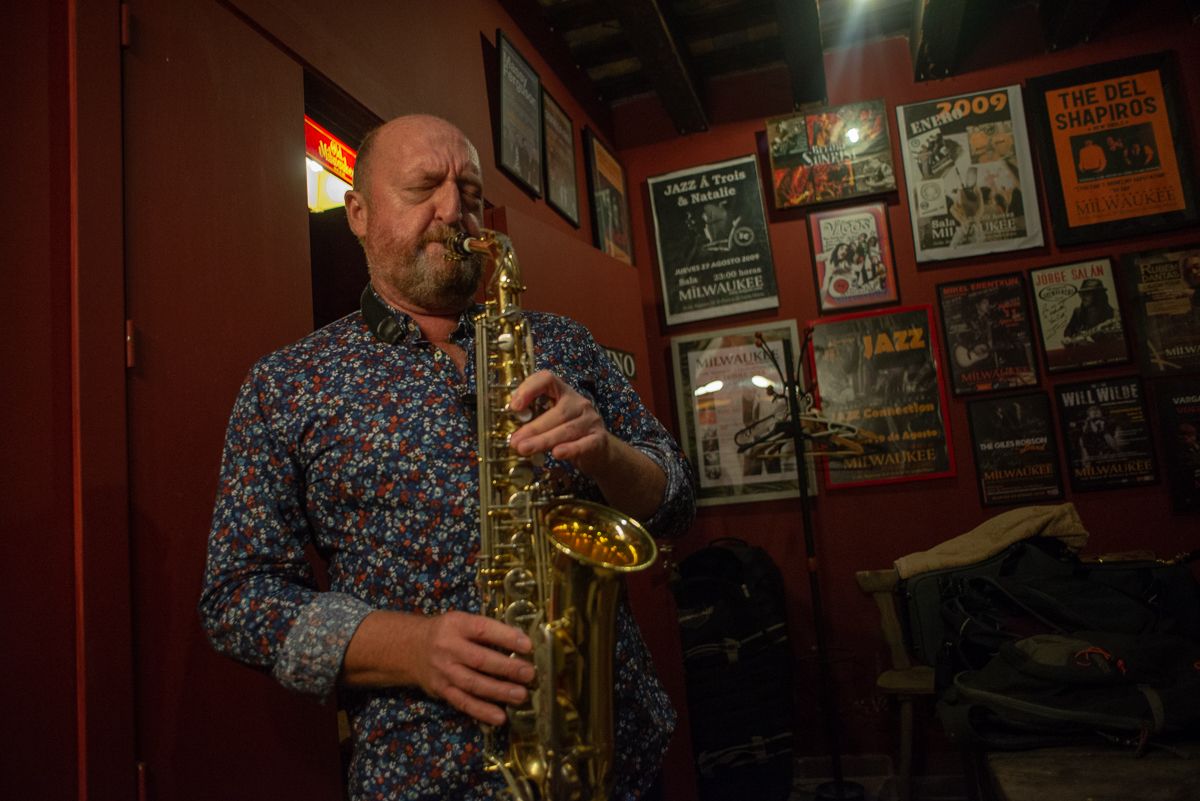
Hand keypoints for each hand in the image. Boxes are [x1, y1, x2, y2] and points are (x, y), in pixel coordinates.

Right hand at [342, 609, 533, 726]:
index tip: (528, 645)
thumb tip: (521, 640)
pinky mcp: (441, 690)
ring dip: (499, 692)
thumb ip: (486, 630)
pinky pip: (463, 702)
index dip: (506, 637)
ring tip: (521, 695)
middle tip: (529, 674)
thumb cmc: (446, 633)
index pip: (483, 629)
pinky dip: (482, 711)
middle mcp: (448, 648)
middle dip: (507, 668)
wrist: (410, 648)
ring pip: (473, 684)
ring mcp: (443, 671)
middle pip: (480, 660)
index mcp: (456, 624)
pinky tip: (500, 717)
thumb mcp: (462, 621)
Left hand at [507, 370, 610, 473]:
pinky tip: (556, 454)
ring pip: (567, 430)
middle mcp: (579, 403)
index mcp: (563, 392)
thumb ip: (534, 420)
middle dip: (533, 427)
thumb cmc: (567, 433)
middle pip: (557, 412)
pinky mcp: (598, 440)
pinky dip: (570, 449)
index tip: (515, 407)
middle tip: (515, 441)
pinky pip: (583, 444)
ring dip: (543, 440)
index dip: (530, 388)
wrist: (598, 450)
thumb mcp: (551, 421)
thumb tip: (510, 431)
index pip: (547, 379)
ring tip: (524, 449)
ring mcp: (590, 421)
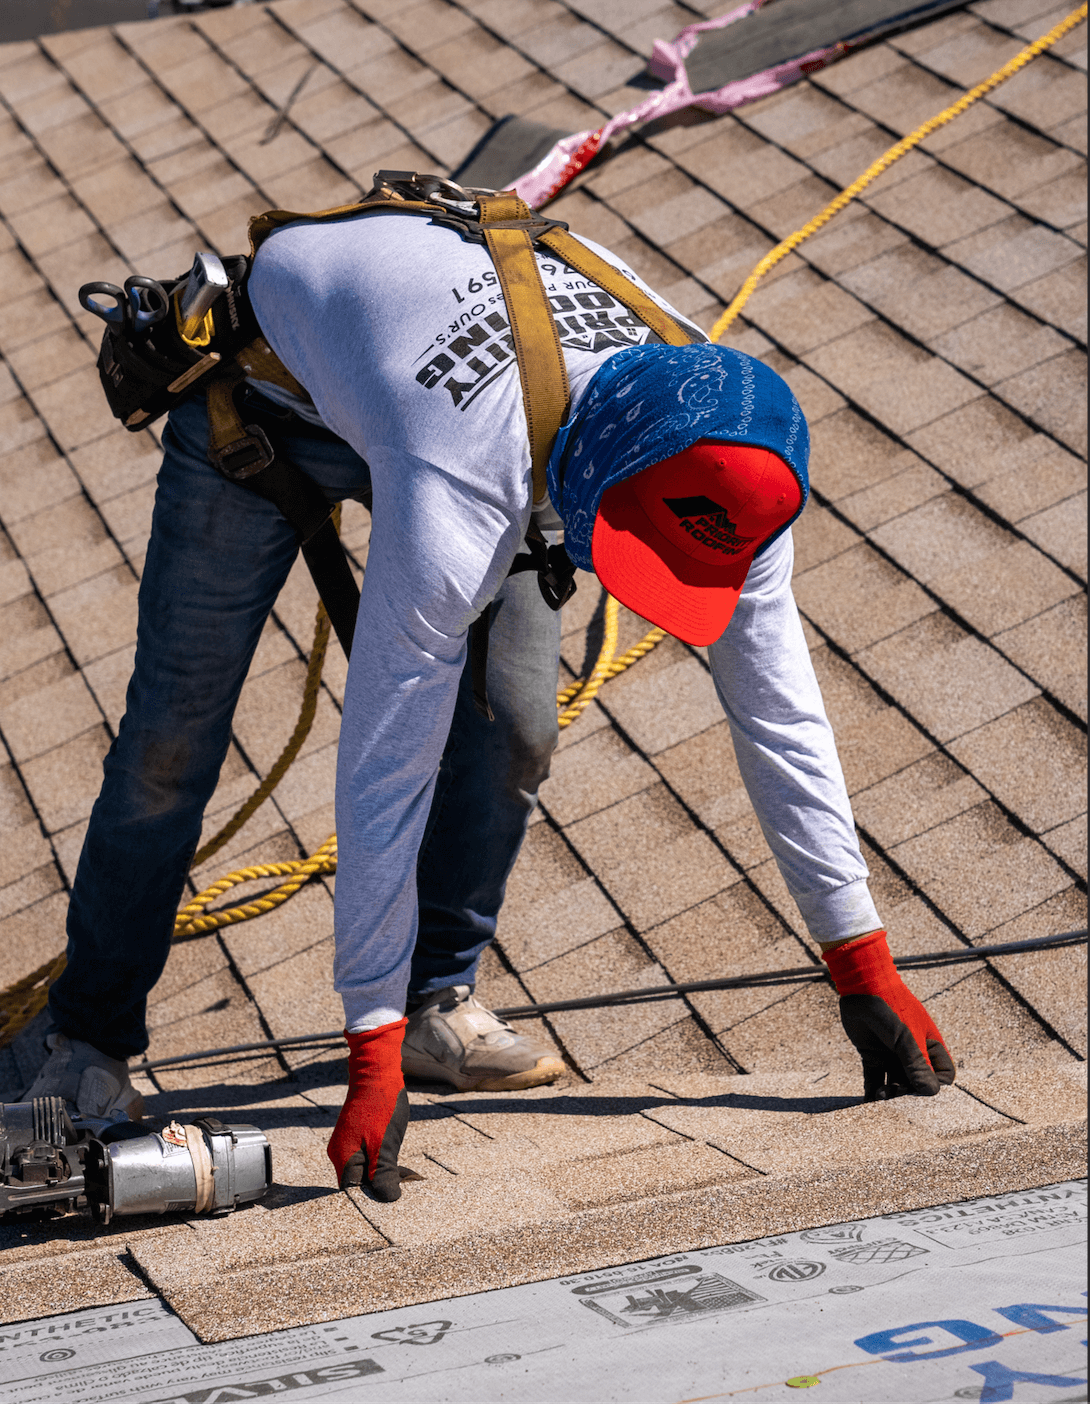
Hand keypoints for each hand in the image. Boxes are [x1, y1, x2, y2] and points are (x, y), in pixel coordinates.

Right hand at [327, 1019, 409, 1198]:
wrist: (376, 1071)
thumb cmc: (380, 1106)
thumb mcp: (385, 1144)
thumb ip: (383, 1174)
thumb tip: (387, 1200)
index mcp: (342, 1159)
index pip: (352, 1194)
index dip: (371, 1201)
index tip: (391, 1205)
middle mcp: (340, 1154)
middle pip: (357, 1183)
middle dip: (378, 1188)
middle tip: (403, 1189)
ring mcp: (347, 1143)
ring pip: (364, 1170)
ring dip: (383, 1175)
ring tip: (405, 1178)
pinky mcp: (356, 1136)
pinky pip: (367, 1157)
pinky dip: (381, 1162)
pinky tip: (398, 1164)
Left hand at [822, 931, 954, 1100]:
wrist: (861, 985)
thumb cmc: (891, 1007)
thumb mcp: (905, 1038)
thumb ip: (916, 1064)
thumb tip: (930, 1092)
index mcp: (930, 1046)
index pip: (943, 1075)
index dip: (937, 1086)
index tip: (923, 1092)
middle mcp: (913, 1053)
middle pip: (916, 1083)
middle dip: (909, 1093)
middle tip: (897, 1098)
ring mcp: (892, 1054)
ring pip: (895, 1082)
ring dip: (890, 1094)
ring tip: (881, 1096)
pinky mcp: (872, 1054)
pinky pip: (874, 1077)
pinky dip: (872, 1090)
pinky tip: (868, 1101)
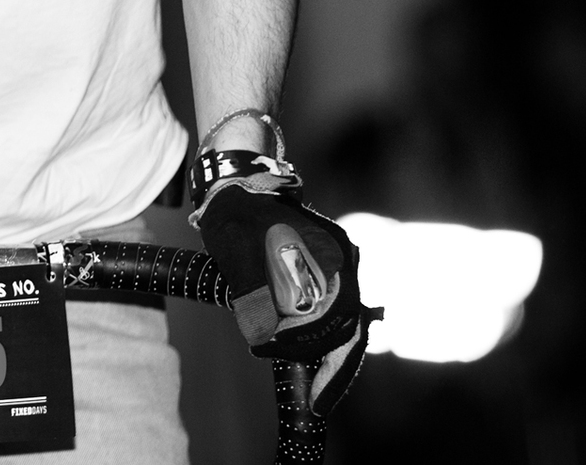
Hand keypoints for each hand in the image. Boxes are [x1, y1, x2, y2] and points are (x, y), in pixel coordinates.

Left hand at [194, 174, 371, 412]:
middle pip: (350, 328)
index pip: (339, 317)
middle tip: (318, 403)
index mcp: (332, 255)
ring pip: (344, 325)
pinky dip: (320, 341)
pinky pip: (331, 315)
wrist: (237, 183)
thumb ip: (253, 293)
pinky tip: (306, 361)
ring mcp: (335, 270)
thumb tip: (265, 337)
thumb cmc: (235, 214)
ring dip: (327, 357)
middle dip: (334, 367)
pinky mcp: (322, 275)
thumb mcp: (237, 251)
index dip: (315, 348)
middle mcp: (342, 264)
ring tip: (315, 390)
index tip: (284, 363)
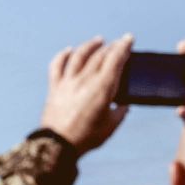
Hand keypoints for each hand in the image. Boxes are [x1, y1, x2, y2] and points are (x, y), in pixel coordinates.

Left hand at [40, 34, 132, 153]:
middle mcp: (85, 81)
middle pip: (100, 56)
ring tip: (98, 41)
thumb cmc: (86, 138)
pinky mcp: (55, 87)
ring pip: (79, 55)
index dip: (123, 47)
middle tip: (119, 42)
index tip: (129, 38)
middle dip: (112, 46)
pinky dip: (63, 55)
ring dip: (90, 45)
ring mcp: (68, 82)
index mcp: (102, 89)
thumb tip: (124, 106)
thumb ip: (120, 113)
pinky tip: (69, 50)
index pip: (115, 61)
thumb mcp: (110, 127)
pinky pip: (57, 65)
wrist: (58, 145)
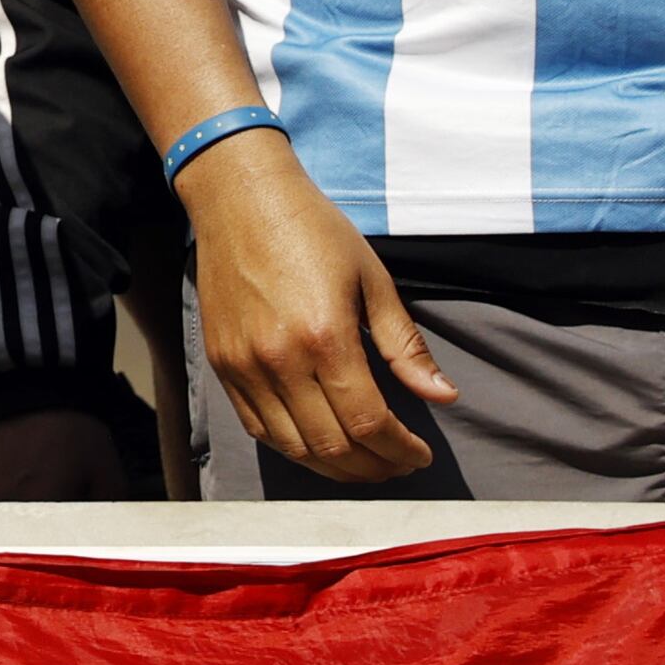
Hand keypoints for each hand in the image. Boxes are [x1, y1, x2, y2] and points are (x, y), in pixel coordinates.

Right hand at [183, 128, 456, 480]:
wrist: (238, 196)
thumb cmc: (312, 230)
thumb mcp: (372, 280)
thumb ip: (405, 345)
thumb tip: (443, 396)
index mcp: (325, 337)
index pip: (370, 423)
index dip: (402, 451)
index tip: (421, 454)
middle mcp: (280, 359)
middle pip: (333, 446)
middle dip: (376, 467)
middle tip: (400, 464)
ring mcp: (244, 364)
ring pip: (293, 447)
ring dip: (336, 468)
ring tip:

- - - - -

In the data above, start at the line holding "ring tip: (405, 1178)" and stop after the line holding "ring pip: (293, 447)"; write out those lines exactly, without pictures.

Answer to the problem -
ring tip: (405, 1178)
pinky mcp: (356, 1136)
pinky pip: (367, 1157)
pinky dip: (381, 1162)
pinky tip: (398, 1164)
Left hand at [822, 931, 954, 1100]:
wrist: (861, 985)
thumb cmc: (891, 1007)
thumb mcp: (905, 1038)
thumb ip: (916, 1064)
thumb tip: (930, 1092)
index mcp: (930, 1046)
index pip: (943, 1075)
index dip: (937, 1086)
index tip: (923, 1092)
middle mcp: (913, 1053)
middle pip: (916, 1083)
middle dip: (909, 1093)
middle tip: (897, 1098)
ring mcp: (892, 1054)
ring pip: (895, 1082)
ring dip: (890, 1094)
ring tip: (881, 1096)
pinky mcp: (872, 1054)
pinky pip: (874, 1077)
pinky dip: (872, 1090)
pinky tip: (868, 1101)
Hand keypoints for each hand in the image. Boxes are [x1, y1, x2, y2] and points are (x, y), in pixel coordinates.

Left hand at [194, 174, 371, 412]:
middle pip: (350, 328)
index pip: (339, 317)
middle tip: (318, 403)
index mcp: (332, 255)
ring pip: (344, 325)
pinky dip: (320, 341)
pinky pip: (331, 315)
wrist: (237, 183)
thumb ip: (253, 293)
pinky tip: (306, 361)
ring mcp: (335, 270)
thumb tip: (265, 337)
thumb cmc: (235, 214)
ring dip: (327, 357)
middle dip: (334, 367)
pinky mcp: (322, 275)
thumb mcp: (237, 251)
index dip: (315, 348)
middle mcp: (342, 264)
ring tip: (315, 390)
index tip: (284, 363)
Hand keypoints for each hand in the image. Boxes are [x1, y1, x2, y2] and points are (x, y), in pixel coordinates.

Left hand at [40, 34, 132, 153]:
middle mcp: (85, 81)
middle pip: (100, 56)
ring tip: (98, 41)
thumb cmc: (86, 138)
pinky mcp: (55, 87)
ring pip: (79, 55)
index dip: (123, 47)
middle tip: (119, 42)
index tip: (129, 38)
middle dip: (112, 46)
pinky dip: (63, 55)
ring dip: (90, 45)
ring mcp: (68, 82)
index mcp: (102, 89)
thumb tip: (124, 106)
thumb ip: (120, 113)
pinky tip: (69, 50)
index pip: (115, 61)
thumb mcp: (110, 127)
pinky pip: (57, 65)
wrist: (58, 145)
Hand keypoints for each hand in the image. Boxes are [x1, y1, x2, y2] and points are (x, y), in pixel coordinates.

Right hand at [183, 128, 456, 480]:
wrist: (238, 196)
thumb cmc: (312, 230)
thumb mcp: (372, 280)
thumb ip: (405, 345)
thumb tip: (443, 396)
index mcp: (325, 337)
index pip: (370, 423)
index dip: (402, 451)
index tip: (421, 454)
middle mcp: (280, 359)
middle pip: (333, 446)
middle dip: (376, 467)
middle tip: (400, 464)
ring mcp: (244, 364)
ring pip: (293, 447)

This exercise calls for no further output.